Papst-Audienz

Marc und Max, die beiden Hofnarren des Wiener Community-Senders ORF, haben im Rahmen ihrer Mission für RON TYLER schon so manchen Erfolg gefeiert: Durch die gleichnamige TV-Frauengefängnis-Splatter-Reihe kamen sie im Vorjahr auf Platz 34 der NEWS-Liste der 1000 wichtigsten Österreicher, noch vor Marika Lichter und Autrofred. Außerdem machten sie die marode “Qualitäts”-Zeitung Standard wieder salonfähig und schlugen eine Einladung zur Promi-Millionenshow aus, weil sie es nicht nötig haben, mit einem Schifahrer zu sprechen.
Kurz: Rücken-Marc und Bau-Max befinden sich auf der Leiter, die wir Erfolgs heißen, bereits in luftiger Höhe und haben sich schon oft überlegt, in den wohlverdienten Ruhestand zu gehen, denn man soll ja schließlich aufhören, wenn es am schönsten ist. Schöner wird es wohl wirklich nicht mehr, denn gerade in letzter Zeit werden den zerbrechlichen TV-Sternchen Zumutungen aufgebürdet, die nicht sein müssten…

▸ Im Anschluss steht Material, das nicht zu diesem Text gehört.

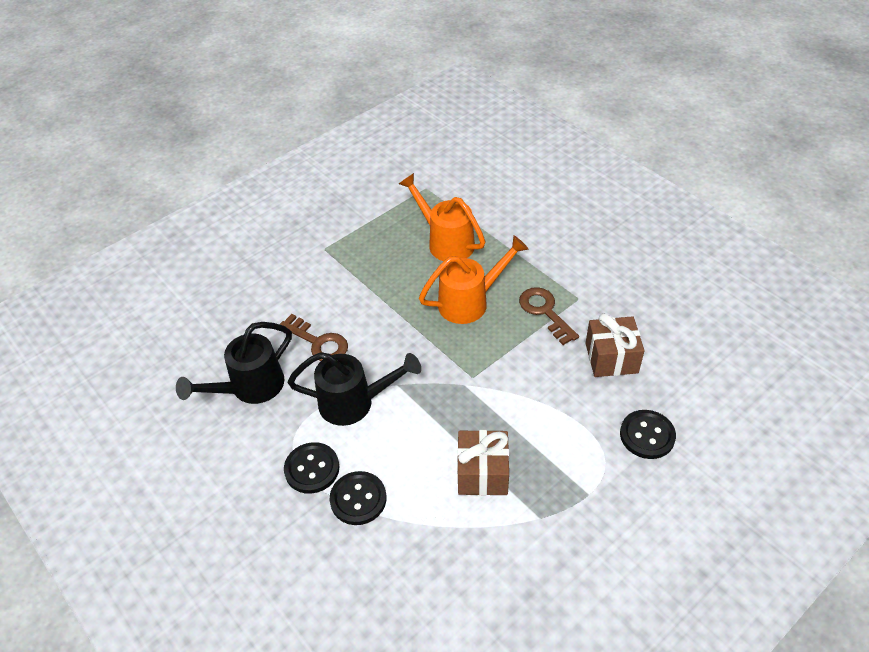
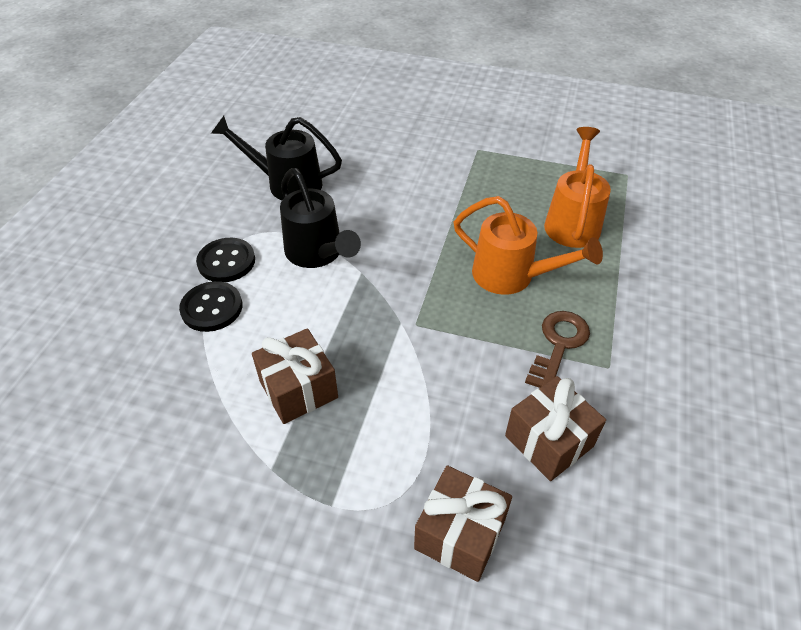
camera: 55 degrees right, 0 degrees up
(318, 342) = (367, 198): brown key -> none
(647, 435) = (460, 534): black button -> brown gift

Marc Carnal und Max Horejs - Ron Tyler

Letzten Dienstag klingelte das Telefon der Ron Tyler – Sekretärin – Am anderen Ende eine zerbrechliche Stimme mit Bayrischem Akzent. Papst Benedikt XVI. hatte persönlich in der Zentralverwaltung des Konzerns angerufen und wollte um eine Audienz bei seinen großen Idolen beten. “Beten, das passt zu Ihnen”, entgegnete die Sektretärin kühn, leitete den Wunsch aber an die Stars weiter. Diese brauchten natürlich gar nicht lange zu überlegen und sagten sofort nein. Als Künstler hat man genug zu tun und es nicht nötig, sich mit senilen Katholiken abzugeben. Doch der weiße Gottesmann war hartnäckig, klingelte den ganzen Tag Sturm, und schließlich hatte er die Jeansboys von Ron Tyler nicht nur überredet, ihm ihr Gehör und ihre Weisheit zu schenken, sondern es sogar geschafft, dass die beiden zu ihm in den Vatikan anreisten.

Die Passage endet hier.